Data Mining, Non-stationarity, and Entropy

By Bradford Cornell

Introduction

            This paper provides simple intuitive explanations for three interrelated concepts that have provocative, implications for investment management: data mining, non-stationarity, and information entropy. The first two have been extensively analyzed in the literature and the point of this article is not to review that work, but to provide nontechnical explanations that highlight the investment implications. Information entropy has not been analyzed as widely but turns out to be closely related to the other two issues.

Data Mining

To illustrate how data mining issues arise in investment analysis, consider the example of the expansion of pi.
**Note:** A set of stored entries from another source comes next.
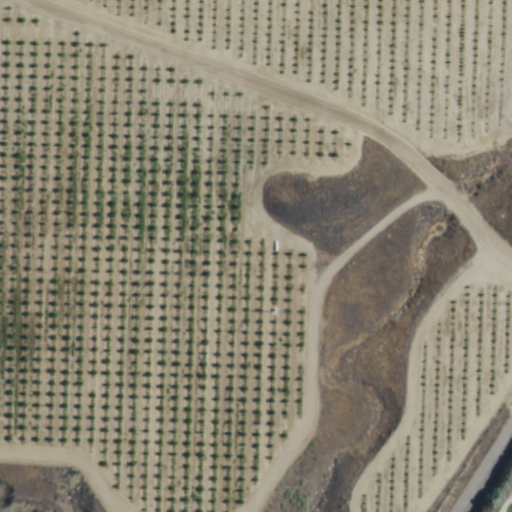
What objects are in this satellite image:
road: (273, 100)
crop: (190, 214)
road: (485, 470)
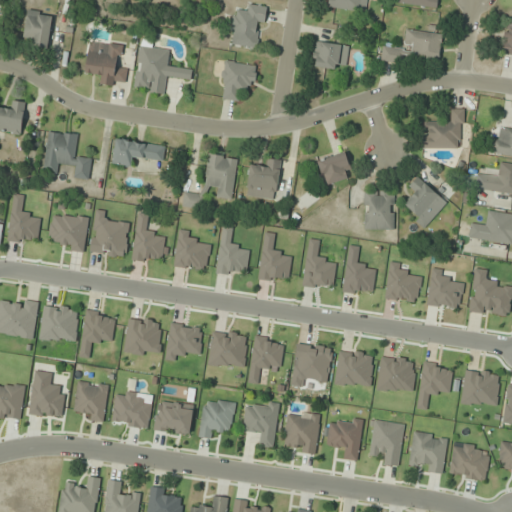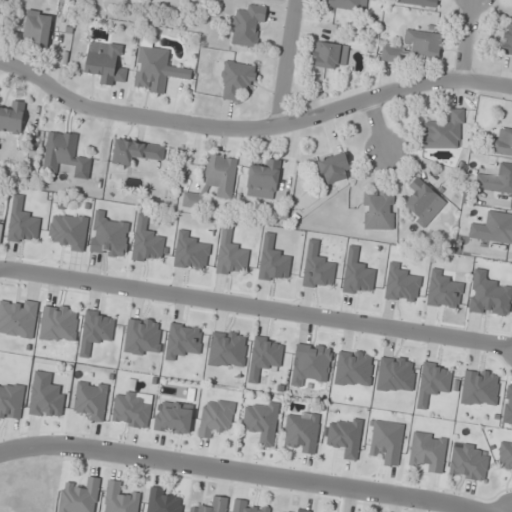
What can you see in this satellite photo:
building: (420, 3)
building: (348, 4)
building: (248, 26)
building: (38, 28)
building: (507, 39)
road: (467, 41)
building: (423, 44)
building: (392, 53)
building: (330, 56)
building: (106, 62)
road: (283, 62)
building: (155, 68)
building: (237, 80)
building: (12, 118)
road: (375, 125)
road: (253, 129)
building: (444, 132)
building: (502, 142)
building: (135, 152)
building: (65, 155)
building: (335, 168)
building: (216, 179)
building: (496, 180)
building: (263, 181)
building: (424, 203)
building: (379, 210)
building: (492, 228)
building: (0, 229)
building: (69, 231)
building: (108, 236)
building: (358, 275)
road: (256, 307)
building: (18, 317)
building: (60, 323)
building: (310, 363)
building: (433, 381)
building: (46, 396)
building: (11, 400)
building: (91, 400)
building: (131, 410)
building: (216, 416)
building: (174, 418)
building: (261, 420)
building: (302, 431)
building: (346, 437)
building: (386, 441)
building: (427, 452)
building: (505, 456)
building: (468, 462)
road: (238, 472)
building: (79, 497)
building: (120, 499)
building: (163, 501)
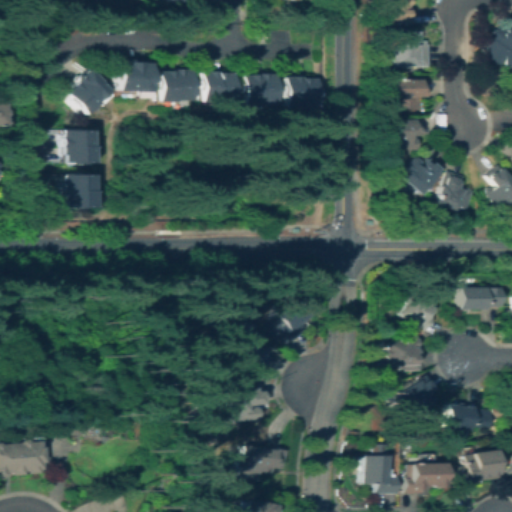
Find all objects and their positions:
building: (186, 0)
building: (284, 0)
building: (389, 11)
building: (392, 11)
road: (229, 24)
road: (97, 41)
building: (495, 46)
building: (497, 46)
building: (400, 48)
building: (403, 50)
road: (453, 62)
building: (124, 75)
building: (122, 76)
building: (166, 84)
building: (164, 85)
building: (206, 85)
building: (208, 85)
building: (248, 88)
building: (251, 88)
building: (76, 90)
building: (78, 90)
building: (290, 91)
building: (293, 91)
building: (399, 92)
building: (402, 92)
road: (340, 124)
building: (393, 132)
building: (395, 133)
building: (64, 145)
building: (67, 145)
building: (409, 172)
building: (411, 173)
building: (495, 188)
building: (66, 189)
building: (495, 189)
building: (67, 190)
building: (444, 191)
building: (446, 193)
road: (170, 248)
road: (426, 249)
road: (340, 268)
building: (470, 296)
building: (472, 297)
building: (415, 304)
building: (415, 305)
building: (508, 305)
building: (509, 307)
road: (336, 312)
road: (351, 312)
building: (277, 315)
building: (281, 318)
building: (234, 345)
building: (231, 346)
building: (394, 351)
building: (398, 353)
road: (485, 355)
road: (316, 387)
building: (407, 396)
building: (410, 397)
building: (232, 403)
building: (237, 404)
building: (508, 407)
building: (509, 407)
building: (491, 413)
building: (457, 415)
building: (458, 416)
road: (319, 423)
building: (14, 456)
building: (250, 459)
building: (254, 460)
building: (466, 465)
building: (468, 466)
building: (506, 466)
building: (507, 467)
building: (367, 472)
building: (369, 474)
building: (413, 474)
building: (416, 475)
road: (18, 505)
building: (249, 505)
building: (252, 506)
Pi provides a noncontroversial illustration because extensive analysis has determined that there are no patterns, or to use the term from the investment literature no “anomalies,” in the sequence of digits. Therefore, any apparent anomaly must be the result of data mining.

As one example, it is alleged that as a youth famed physicist Richard Feynman used to like to reel off the first 767 digits of Pi, at which point there is a sequence of 9-9-9-9-9-9, and then say, “and so on.” For this reason, the sequence of six 9’s is known as the Feynman point. How anomalous is this pattern? Is it meaningful evidence of non-randomness? The answer depends critically on what is meant by “this pattern.”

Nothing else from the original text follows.